Liquidations

If a user's balance becomes too low relative to their collateral, their positions will be exited at a pre-agreed liquidation price by VDEX. This is to ensure that a user's individual account remains solvent. For a leveraged account, a user maintains an initial margin, equal to the total value of the user's deposits (excluding isolated positions), and a maintenance margin, equal to half of the initial margin at maximum leverage.

If the maximum leverage of an asset was 20x, then the initial margin would be 1/20, or 5%, and the maintenance margin would be half of this, or 2.5%.

The user's balance starts out at the initial margin. If, through leverage or short positions, the account balance decreases by 50% and falls below the pre-agreed maintenance margin, then VDEX will begin to exit these positions until the account is de-leveraged.

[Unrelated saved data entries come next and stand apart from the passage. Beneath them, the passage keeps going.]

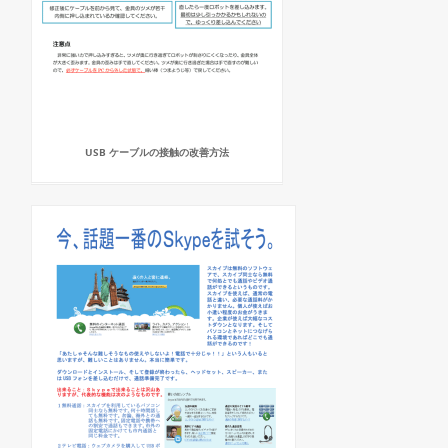
USB ケーブルの接触の改善方法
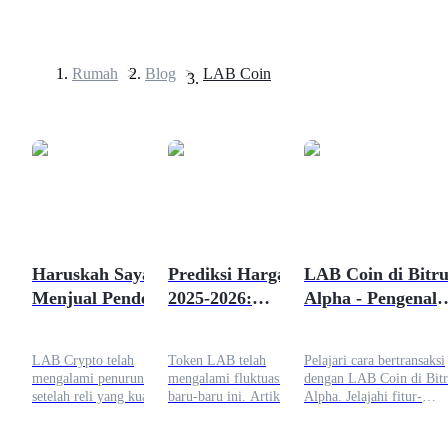
Rumah
>
Blog
>
LAB Coin
Berjangka
Haruskah Saya
Prediksi Harga LAB
LAB Coin di Bitr
Menjual Pendek
2025-2026:
Alpha - Pengenala
USDT Berjangka
LAB Crypto atau
Dapatkah Token
dan Cara
Kontrak berjangka menggunakan USDT sebagai jaminannya
Membeli Saat
Perdagangan Multi-
Bertransaksi
LAB Crypto telah
Token LAB telah
Pelajari cara bertransaksi
Turun?
Rantai Ini Bangkit
mengalami penurunan
mengalami fluktuasi harga
dengan LAB Coin di Bit
Lagi?
setelah reli yang kuat,
baru-baru ini. Artikel ini
Alpha. Jelajahi fitur-
membuat trader terbagi
membahas kapitalisasi pasar
fiturnya, tren harga, dan
antara menjual pendek,
LAB, volume perdagangan,
langkah-langkah sederha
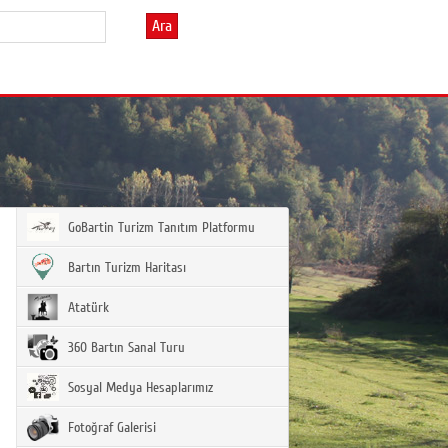
Ara
GoBartin Turizm Tanıtım Platformu
Bartın Turizm Haritası
Atatürk
360 Bartın Sanal Turu
Sosyal Medya Hesaplarımız
Fotoğraf Galerisi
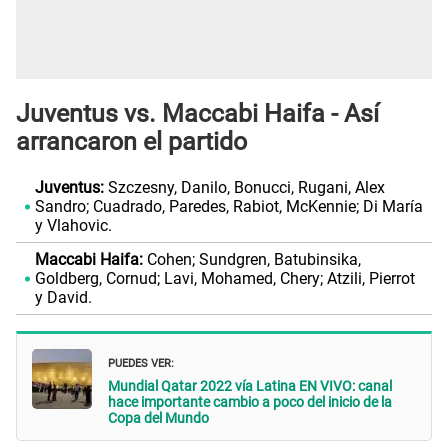
Juventus vs. Maccabi Haifa - Así
arrancaron el partido
Juventus:
Szczesny, Danilo, Bonucci, Rugani, Alex
Sandro; Cuadrado, Paredes, Rabiot, McKennie; Di María
y Vlahovic.
Maccabi Haifa:
Cohen; Sundgren, Batubinsika,
Goldberg, Cornud; Lavi, Mohamed, Chery; Atzili, Pierrot
y David.
PUEDES VER:
Mundial Qatar 2022 vía Latina EN VIVO: canal
hace importante cambio a poco del inicio de la
Copa del Mundo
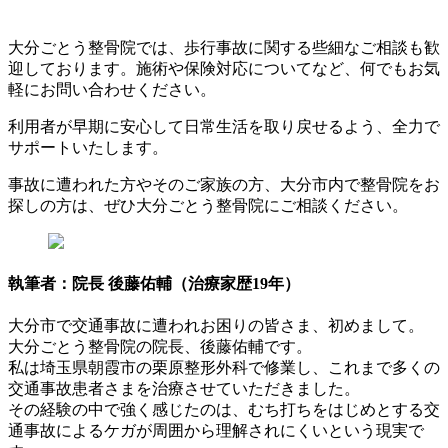
大分ごとう整骨院では、歩行事故に関する些細なご相談も歓
迎しております。施術や保険対応についてなど、何でもお気
軽にお問い合わせください。
利用者が早期に安心して日常生活を取り戻せるよう、全力で
サポートいたします。
事故に遭われた方やそのご家族の方、大分市内で整骨院をお
探しの方は、ぜひ大分ごとう整骨院にご相談ください。
執筆者：院長 後藤佑輔（治療家歴19年）
大分市で交通事故に遭われお困りの皆さま、初めまして。
大分ごとう整骨院の院長、後藤佑輔です。
私は埼玉県朝霞市の栗原整形外科で修業し、これまで多くの
交通事故患者さまを治療させていただきました。
その経験の中で強く感じたのは、むち打ちをはじめとする交
通事故によるケガが周囲から理解されにくいという現実で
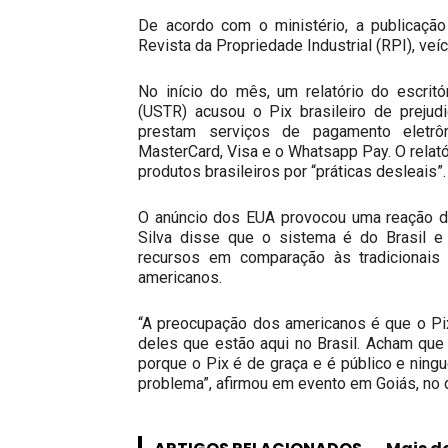
De acordo com o ministério, a publicação
Revista da Propriedade Industrial (RPI), veíc
No início do mês, um relatório do escrit
(USTR) acusou o Pix brasileiro de prejud
prestam serviços de pagamento eletrô
MasterCard, Visa e o Whatsapp Pay. O relató
produtos brasileiros por “práticas desleais”.
O anúncio dos EUA provocou uma reação do 
Silva disse que o sistema é do Brasil e 
recursos em comparação às tradicionais 
americanos.
“A preocupação dos americanos é que o Pi
deles que estão aqui no Brasil. Acham que
porque o Pix é de graça e é público e ningu
problema”, afirmou em evento em Goiás, no d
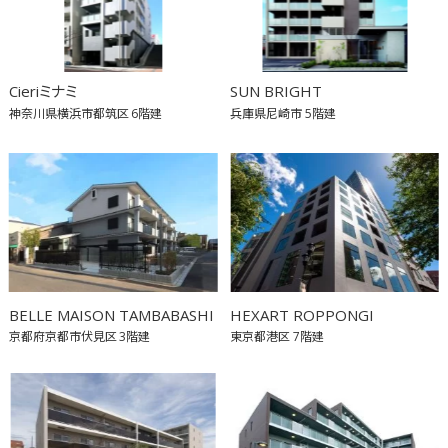
Cieriミナミ
SUN BRIGHT
神奈川県横浜市都筑区
6階建
兵庫県尼崎市
5階建
BELLE MAISON TAMBABASHI
HEXART ROPPONGI
京都府京都市伏見区
3階建
東京都港区
7階建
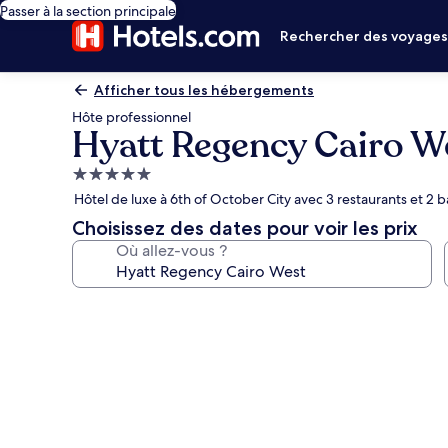
Passer à la section principale
Rechercher des voyage
Afficher tous les hébergements
Hôte professionnel
Hyatt Regency Cairo W
Hébergement
5.0 étoiles
Hôtel de luxe à 6th of October City avec 3 restaurants et 2 b
Choisissez des dates pour voir les prix
Où allez-vous ?
Galerie
photos
de
l’hébergement
Hyatt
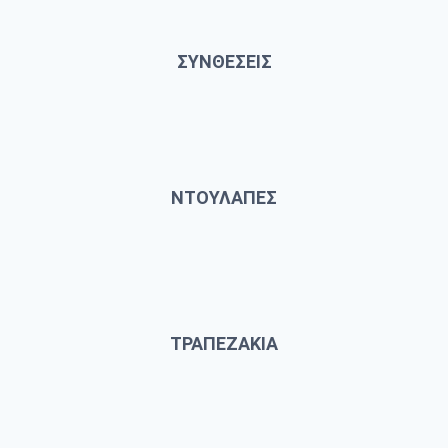
ΣΥΝΘΕΣΕΙΣ
ΝΤΟΥΛΑΠΕΣ
ΤΡΑΠΕΖΑΚΙΑ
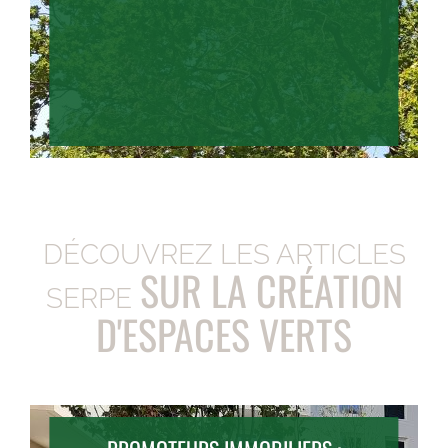
DÉCOUVREZ LES ARTICLES
SUR LA CRÉATION
SERPE
D'ESPACES VERTS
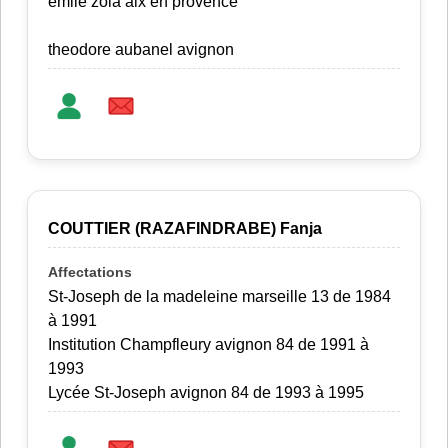
emile zola aix en provence
theodore aubanel avignon
COUTTIER (RAZAFINDRABE) Fanja
St-Joseph de la madeleine marseille 13 de 1984
à 1991
Institution Champfleury avignon 84 de 1991 à
1993
Lycée St-Joseph avignon 84 de 1993 à 1995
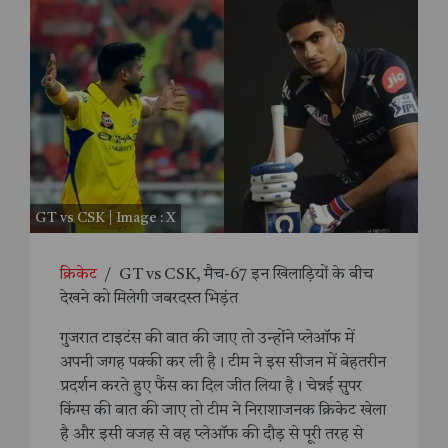
GT vs CSK | Image : X
क्रिकेट
/
GT vs CSK, मैच-67 इन खिलाड़ियों के बीच
देखने को मिलेगी जबरदस्त भिड़ंत
गुजरात टाइटंस की बात की जाए तो उन्होंने प्लेऑफ में
अपनी जगह पक्की कर ली है। टीम ने इस सीजन में बेहतरीन
प्रदर्शन करते हुए फैंस का दिल जीत लिया है। चेन्नई सुपर
किंग्स की बात की जाए तो टीम ने निराशाजनक क्रिकेट खेला
है और इसी वजह से वह प्लेऑफ की दौड़ से पूरी तरह से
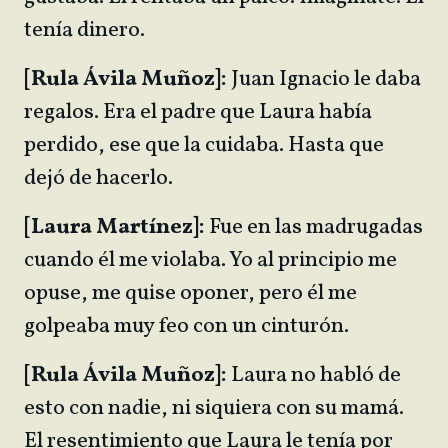
tenía dinero.
[Rula Ávila Muñoz]:
Juan Ignacio le daba
regalos. Era el padre que Laura había
perdido, ese que la cuidaba. Hasta que
dejó de hacerlo.
[Laura Martínez]:
Fue en las madrugadas
cuando él me violaba. Yo al principio me
opuse, me quise oponer, pero él me
golpeaba muy feo con un cinturón.
[Rula Ávila Muñoz]:
Laura no habló de
esto con nadie, ni siquiera con su mamá.
El resentimiento que Laura le tenía por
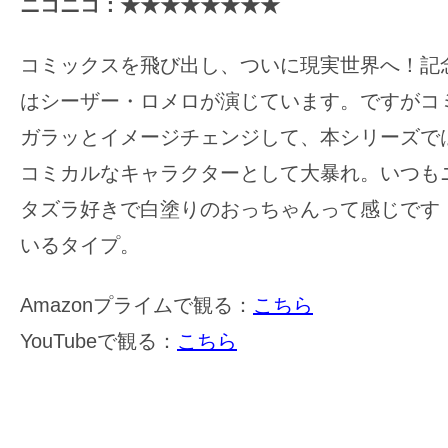
ニコニコ：★★★★★★★★
コミックスを飛び出し、ついに現実世界へ！記
はシーザー・ロメロが演じています。ですがコ
ガラッとイメージチェンジして、本シリーズで
コミカルなキャラクターとして大暴れ。いつも
タズラ好きで白塗りのおっちゃんって感じです
いるタイプ。
Amazonプライムで観る：
こちら
YouTubeで観る：
こちら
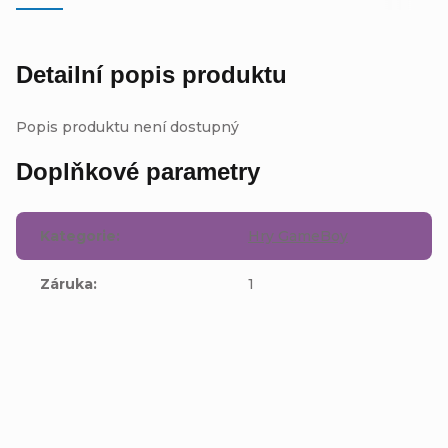
Detailní popis produktu
Popis produktu není dostupný
Doplňkové parametry
Kategorie
:
Hry GameBoy
Záruka
:
1
Buďte první, kdo napíše příspěvek k této položce.
Přidat komentář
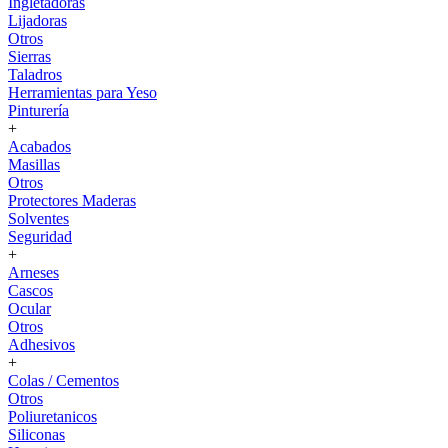
Ingletadoras
Lijadoras
Otros
Sierras
Taladros
Herramientas para Yeso
Pinturería
+
Acabados
Masillas
Otros
Protectores Maderas
Solventes
Seguridad
+
Arneses
Cascos
Ocular
Otros
Adhesivos
+
Colas / Cementos
Otros
Poliuretanicos
Siliconas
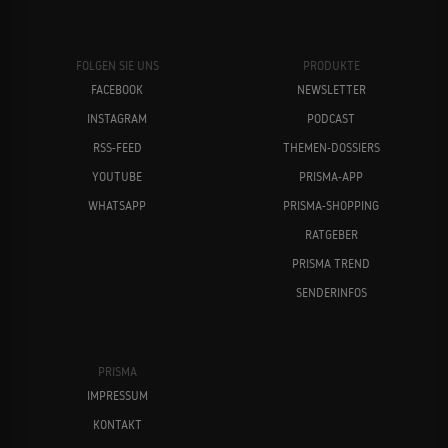
FOLGEN SIE UNS
PRODUKTE
FACEBOOK
NEWSLETTER
INSTAGRAM
PODCAST
RSS-FEED
THEMEN-DOSSIERS
YOUTUBE
PRISMA-APP
WHATSAPP
PRISMA-SHOPPING
RATGEBER
PRISMA TREND
SENDERINFOS
PRISMA
IMPRESSUM
KONTAKT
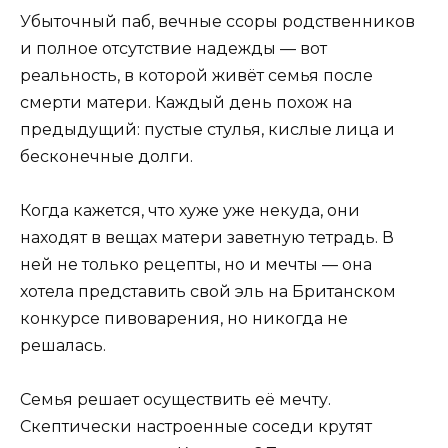
Убыточный паб, вечные ссоры родственников
и полное отсутствие надежды — вот
реальность, в которой живёт семья после
смерти матери. Каждый день похож на
предыдущий: пустые стулья, кислые лица и
бесконечные долги.
Когда кажется, что хуже уже некуда, они
находят в вещах матери заветную тетрадь. В
ней не только рецепты, но и мечты — она
хотела представить свой эль на Британском
конкурсе пивоварения, но никогда не
решалась.
Семья решает осуществить её мечту.
Скептически настроенные соседи крутят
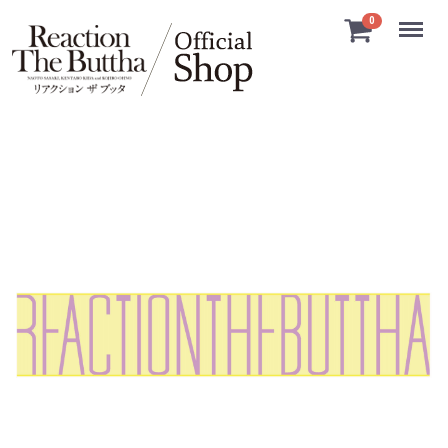
Menu
0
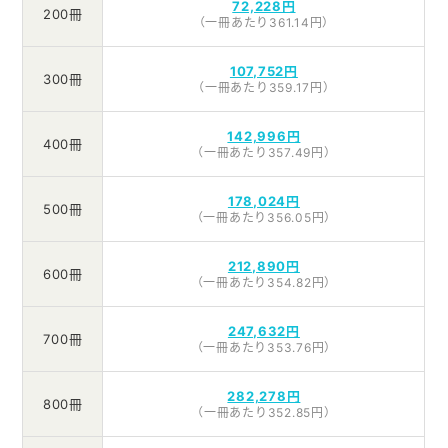
72,228円
200冊
（一冊あたり361.14円）
107,752円
300冊
（一冊あたり359.17円）
142,996円
400冊
（一冊あたり357.49円）
178,024円
500冊
（一冊あたり356.05円）
212,890円
600冊
（一冊あたり354.82円）
247,632円
700冊
（一冊あたり353.76円）
282,278円
800冊
（一冊あたり352.85円）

In liquid markets, once the account balance is no longer below the maintenance margin, the remaining positions will continue to exist and the user's losses will equate to the position losses. However in illiquid markets, it is possible that account equity will decrease too fast below the maintenance margin. In this scenario, the VDEX Market Maker (VMM) will take control of the positions and liability of further losses.

It is important to note that liquidations are calculated based on oracle prices, yet poor orderbook liquidity, especially at high leverage, could mean that market orders hitting the actual bid and ask prices could mean the final price is significantly worse than the oracle price. It is for this reason that there is a buffer between the initial margin and maintenance margin. It is also for this reason that at a certain point, 2/3 of the maintenance margin, VMM must take control of the positions. So, if the sale of assets in illiquid markets resulted in 1/3 of position losses, all of the collateral and positions will be transferred to VMM, take liability for further losses, and user equity will return to zero (assuming no isolated positions.

Isolated positions create separate sets of initial and maintenance margin so that liquidations in the main account, or other isolated positions, will not affect specific trades.